WHAT IS NEEDED » Copy every line of the entries below word for word, leaving out the pictures.

━━━━━━━━━━━━━━━━━━━━━━━━━━━━━━

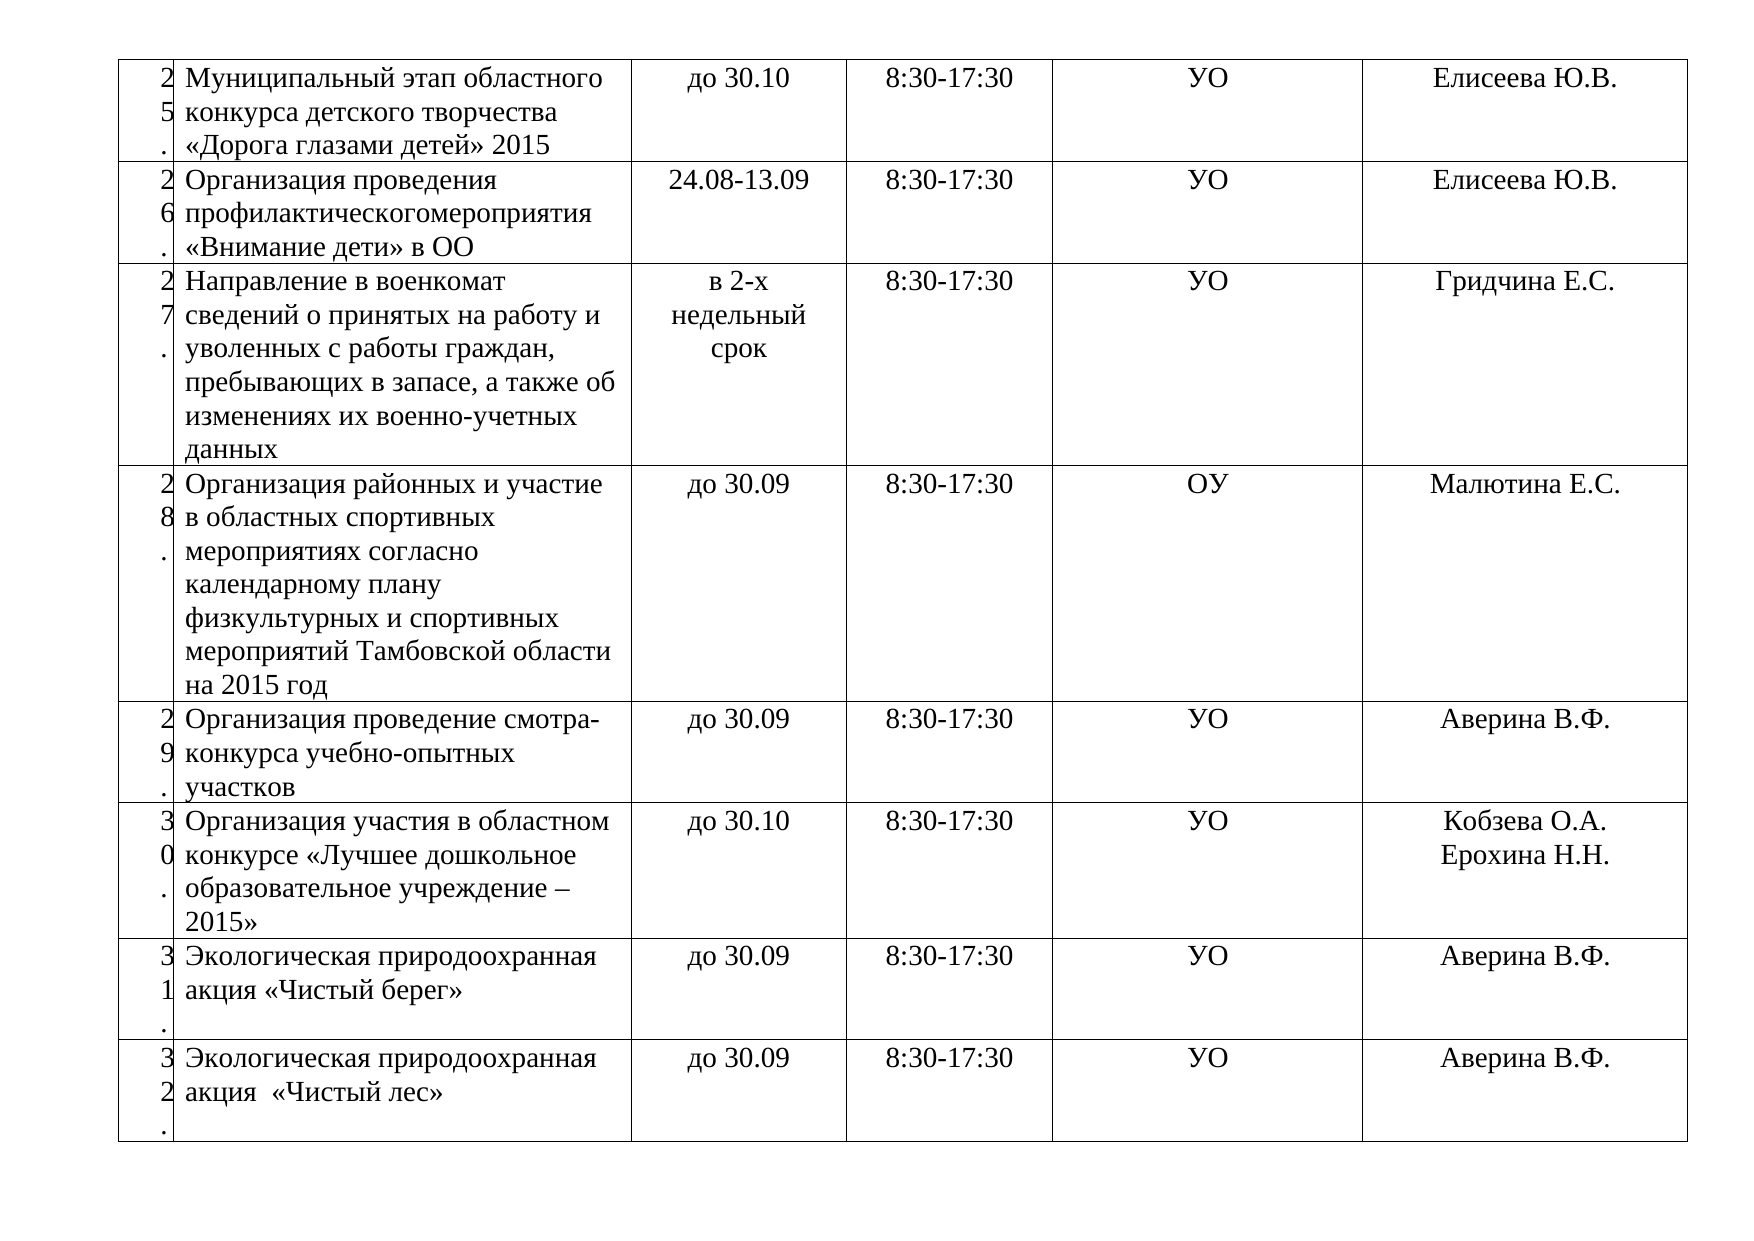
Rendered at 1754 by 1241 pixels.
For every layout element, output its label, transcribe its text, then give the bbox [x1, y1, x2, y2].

table_cell Малютина Е.С. [1363, 466, 1687, 701]
table_cell УО [1053, 264, 1362, 465]
table_cell [119, 466, 173, 701]
table_cell Организация участия в областном конкурсе «Лучшее дошкольное образовательное учреждение – 2015» [174, 803, 631, 937]
table_cell УО [1053, 803, 1362, 937]
table_cell 8:30-17:30 [847, 1040, 1052, 1141]
table_cell [119, 939, 173, 1039]
table_cell Экологическая природоохранная акция «Чистый лес» [174, 1040, 631, 1141]
table_cell [164, 204, 173, 212]
table_cell 8:30-17:30 [847, 803, 1052, 937]
table_cell [164, 212, 171, 221]
table_cell [164, 508, 170, 515]
table_cell Организация районных и участие в областных спортивных мероприятиях согласно календарному плану физкультурных и спортивных мероприятий Тамбовской области на 2015 год [174, 466, 631, 701]
table_cell до 30.10 [632, 803, 846, 937]
table_cell 8:30-17:30 [847, 702, 1052, 802]
table_cell [119, 1040, 173, 1141]
table_cell до 30.09 [632, 466, 846, 701]
table_cell Муниципальный этап областного конкурса детского творчества «Дорога глазами детей» 2015 [174, 60, 631, 161]
table_cell 8:30-17:30 [847, 60, 1052, 161]
table_cell УО [1053, 939, 1362, 1039]
table_cell 8:30-17:30 [847, 264, 1052, 465]
table_cell 8:30-17:30 [847, 162, 1052, 262]
table_cell Аверина В.Ф. [1363, 702, 1687, 802]
table_cell [119, 803, 173, 937]
table_cell до 30.09 [632, 702, 846, 802]
table_cell УО [1053, 702, 1362, 802]
table_cell 8:30-17:30 [847, 939, 1052, 1039]
table_cell Елисеева Ю.В. [1363, 60, 1687, 161]
table_cell [119, 702, 173, 802]
table_cell Кобзева О.А. Ерохина Н.Н. [1363, 803, 1687, 937]
table_cell до 30.09 [632, 939, 846, 1039]
table_cell [164, 846, 171, 863]
table_cell Елисеева Ю.В. [1363, 162, 1687, 262]
table_cell Организация проведение смотра-конкурса учебно-опытных участков [174, 702, 631, 802]
table_cell УО [1053, 1040, 1362, 1141]
table_cell [164, 517, 171, 525]
table_cell [119, 264, 173, 465]
table_cell [119, 60, 173, 161]
table_cell Экологическая природоохранная акция «Чистый берег» [174, 939, 631, 1039]
table_cell [119, 162, 173, 262]
table_cell УО [1053, 162, 1362, 262]
table_cell УО [1053, 60, 1362, 161]
table_cell Аверина В.Ф. [1363, 939, 1687, 1039]
table_cell Гридчина Е.С. [1363, 264, 1687, 465]
table_cell ОУ [1053, 466, 1362, 701]
table_cell Организация проведения профилактическогомероприятия «Внимание дети» в ОО [174, 162, 631, 262]
table_cell в 2-х недельный срок [632, 264, 846, 465]
table_cell 24.08-13.09 [632, 162, 846, 262]
table_cell Направление в военкомат сведений о принятых на работу и уволенных с работы граждан, пребывающих в запасе, а также об изменениях их военно-учетных данных [174, 264, 631, 465]
table_cell до 30.09 [632, 1040, 846, 1141]
table_cell до 30.10 [632, 60, 846, 161]
table_cell Аверина В.Ф. [1363, 1040, 1687, 1141]
table_cell 8:30-17:30 [847, 466, 1052, 701]
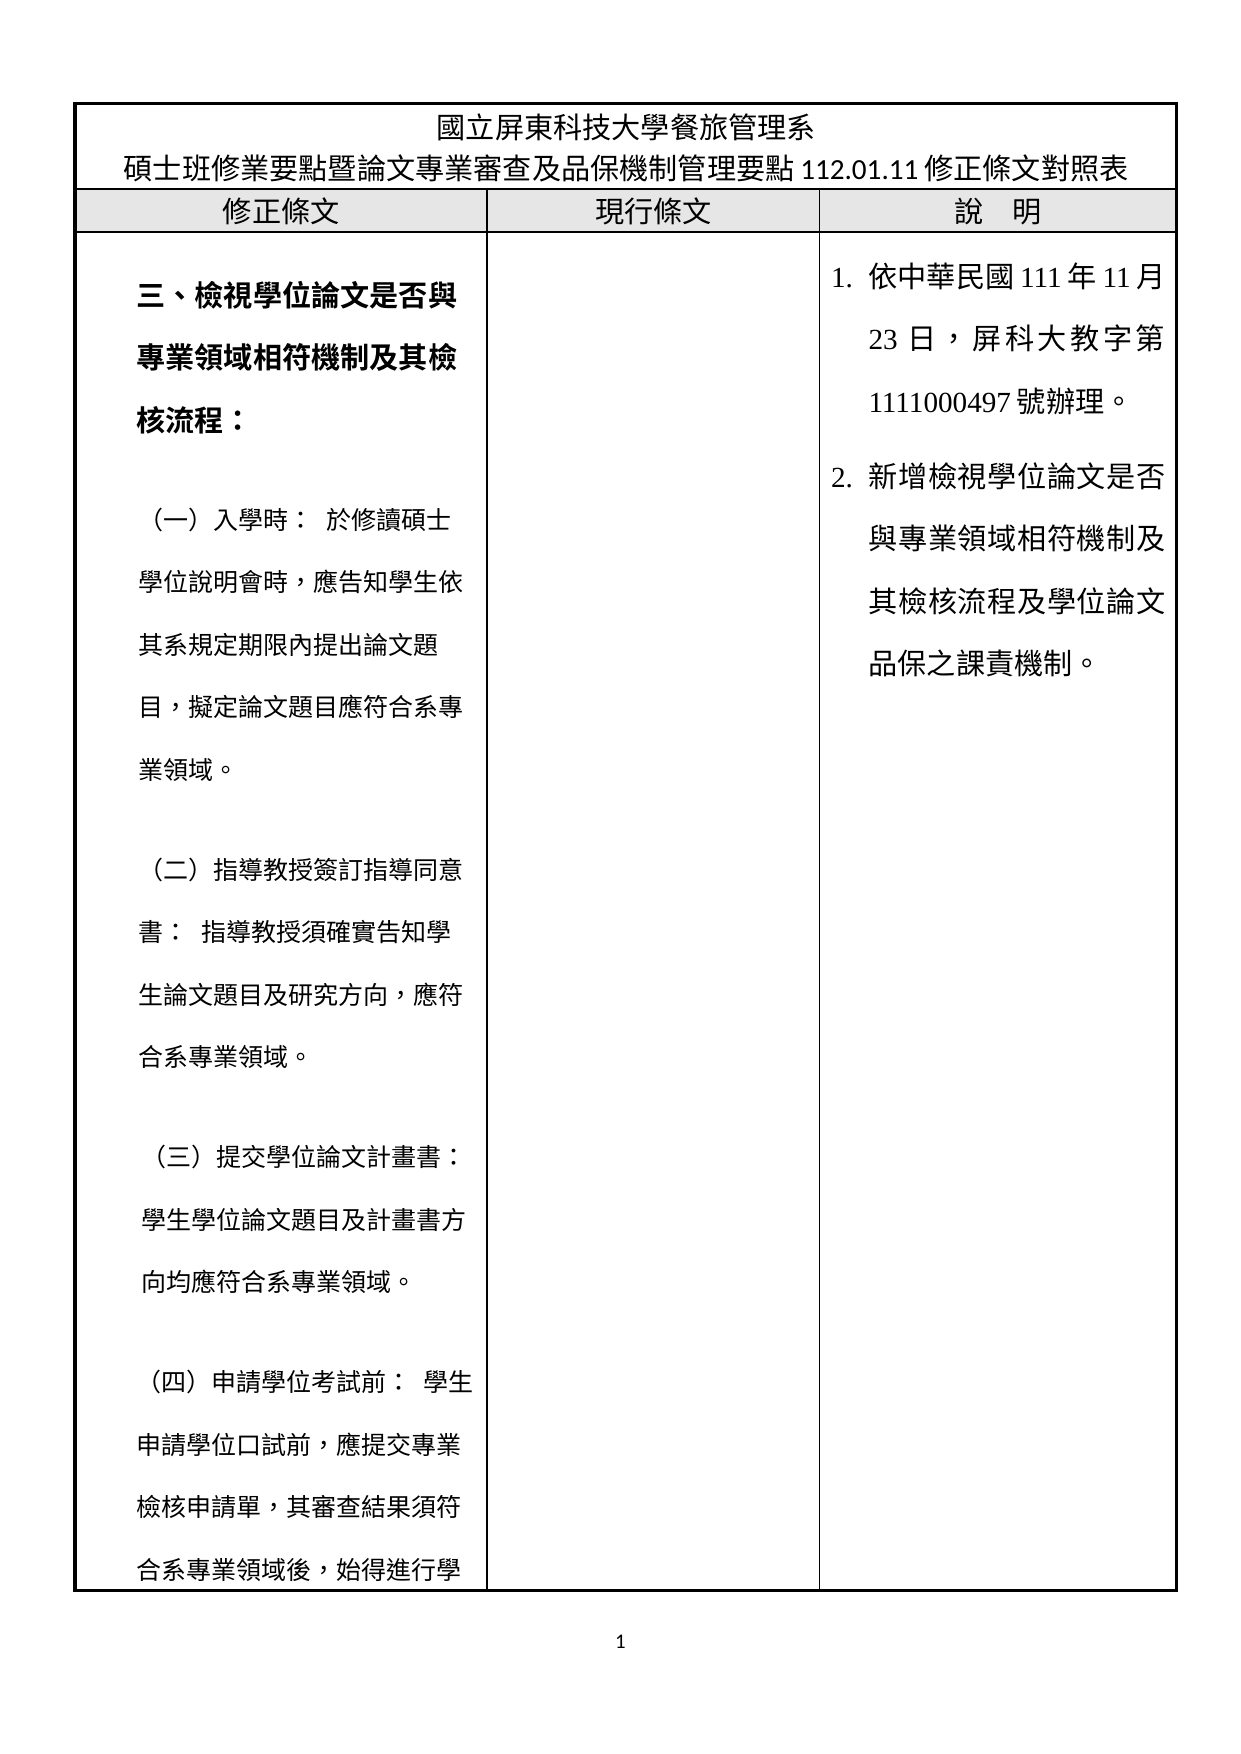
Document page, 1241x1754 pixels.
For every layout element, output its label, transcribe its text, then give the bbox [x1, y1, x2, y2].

table_cell 現行條文 [488, 190, 819, 231]
table_cell 三、檢視學位論文是否與專業領域相符機制及其檢核流程： （一）入學時： 於修讀碩士學位說明會時，應告知學生依其系規定期限內提出論文題目，擬定論文題目應符合系專業領域。 （二）指導教授簽訂指導同意書： 指導教授須確實告知學生論文題目及研究方向，應符合系專業領域。 （三）提交學位論文計畫書： 學生學位論文題目及計畫書方向均應符合系專業領域。 （四）申請學位考試前： 學生申請學位口試前，應提交專業檢核申請單，其審查結果須符合系專業領域後，始得進行學 [77, 233, 486, 1589]
table_cell [488, 233, 819, 1589]
table_cell 說 明 [820, 190, 1175, 231]
table_header 國立屏東科技大學餐旅管理系 碩士班修業要點暨論文專業審查及品保機制管理要點112.01.11修正條文對照表 [77, 105, 1175, 188]
table_cell 依中華民國111年11月23日，屏科大教字第1111000497號辦理。 新增檢視學位論文是否與專業領域相符機制及其檢核流程及學位論文品保之課責機制。 [820, 233, 1175, 1589]
table_cell 修正條文 [77, 190, 486, 231]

━━━━━━━━━━━━━━━━━━━━━━━━━━━━━━

ANSWER TO THE TASK »
Rendered at 1754 by 1241 pixels.
For every layout element, output its label, transcribe its text, then give the bbox [x1, y1, x2, y2].

table_cell Малютина Е.С. [1363, 466, 1687, 701]
table_cell УО [1053, 264, 1362, 465]
table_cell [119, 466, 173, 701]
table_cell Организация участия в областном конкурсе «Лучшее дошкольное образовательное учреждение – 2015» [174, 803, 631, 937]
table_cell УО [1053, 803, 1362, 937]
table_cell 8:30-17:30 [847, 1040, 1052, 1141]
table_cell [119, 939, 173, 1039]
table_cell Экологическая природоохранная акция «Чистый лес» [174, 1040, 631, 1141]
table_cell [164, 204, 173, 212]
table_cell 8:30-17:30 [847, 803, 1052, 937]
table_cell [164, 212, 171, 221]
table_cell [164, 508, 170, 515]
table_cell Организация районных и участие в областных спортивных мероприятиях согласно календарному плану физкультурных и спортивных мероприятий Тамбовской области на 2015 год [174, 466, 631, 701]
table_cell до 30.10 [632, 803, 846, 937]
table_cell 8:30-17:30 [847, 702, 1052, 802]
table_cell [119, 1040, 173, 1141]
table_cell до 30.09 [632, 466, 846, 701]
table_cell Муниципальный этап областного конкурса детского творчества «Дорога глазами детей» 2015 [174, 60, 631, 161]
table_cell 8:30-17:30 [847, 60, 1052, 161]
table_cell УО [1053, 939, 1362, 1039]
table_cell 8:30-17:30 [847, 264, 1052, 465]
table_cell 8:30-17:30 [847, 162, 1052, 262]
table_cell Аверина В.Ф. [1363, 702, 1687, 802]
table_cell [119, 803, 173, 937]
table_cell до 30.09 [632, 702, 846, 802]
table_cell УО [1053, 702, 1362, 802]
table_cell 8:30-17:30 [847, 939, 1052, 1039]
table_cell Елисеева Ю.В. [1363, 60, 1687, 161]
table_cell [119, 702, 173, 802]
table_cell Кобзева О.А. Ерохина Н.Н. [1363, 803, 1687, 937]
table_cell до 30.09 [632, 939, 846, 1039]
table_cell [164, 846, 171, 863]
table_cell Елисеева Ю.В. [1363, 162, 1687, 262]
table_cell Организация проведение смотра-конкурса учебно-опытных участков [174, 702, 631, 802]
table_cell УО [1053, 1040, 1362, 1141]
table_cell [164, 517, 171, 525]
table_cell [119, 264, 173, 465]
table_cell [119, 60, 173, 161]
table_cell Экологическая природоохранная акция «Чистый берег» [174, 939, 631, 1039]
table_cell [119, 162, 173, 262]
table_cell УО [1053, 162, 1362, 262]
table_cell УО [1053, 60, 1362, 161]
table_cell Аверина В.Ф. [1363, 939, 1687, 1039]
table_cell Гридчина Е.С. [1363, 264, 1687, 465]
table_cell ОУ [1053, 466, 1362, 701]
table_cell Организация проведения профилактическогомероприятия «Внимание дети» в ОО [174, 162, 631, 262]
table_cell в 2-х недельный срок [632, 264, 846, 465]
table_cell 24.08-13.09 [632, 162, 846, 262]
table_cell Направление в военкомат сведений о принятых на работу и уволенных с работы граждан, пребывающих в запасе, а также об изменениях их военно-учетных данных [174, 264, 631, 465]
table_cell до 30.09 [632, 1040, 846, 1141]
table_cell до 30.10 [632, 60, 846, 161]
table_cell Аверина В.Ф. [1363, 1040, 1687, 1141]
table_cell 8:30-17:30 [847, 466, 1052, 701]
Document page, 1241x1754 pixels.
For every layout element, output its label, transcribe its text, then give the bbox [x1, y1, x2, y2].

table_cell 現行條文 [488, 190, 819, 231]
table_cell 三、檢視學位論文是否與專業領域相符機制及其檢核流程： （一）入學時： 於修讀碩士學位說明會時，應告知學生依其系規定期限內提出論文題目，擬定論文題目應符合系專業領域。 （二）指導教授簽訂指導同意書： 指導教授須確實告知學生論文題目及研究方向，應符合系專業領域。 （三）提交學位論文計畫書： 學生學位論文題目及計畫書方向均應符合系專業領域。 （四）申請學位考試前： 學生申請學位口試前，應提交專業檢核申請單，其審查結果須符合系專業領域後，始得進行學 [77, 233, 486, 1589]
table_cell [488, 233, 819, 1589]
table_cell 說 明 [820, 190, 1175, 231]
table_header 國立屏東科技大學餐旅管理系 碩士班修業要點暨論文專業審查及品保機制管理要點112.01.11修正條文對照表 [77, 105, 1175, 188]
table_cell 依中華民國111年11月23日，屏科大教字第1111000497號辦理。 新增檢視學位論文是否與專業領域相符機制及其檢核流程及學位論文品保之課責機制。 [820, 233, 1175, 1589]
table_cell 修正條文 [77, 190, 486, 231]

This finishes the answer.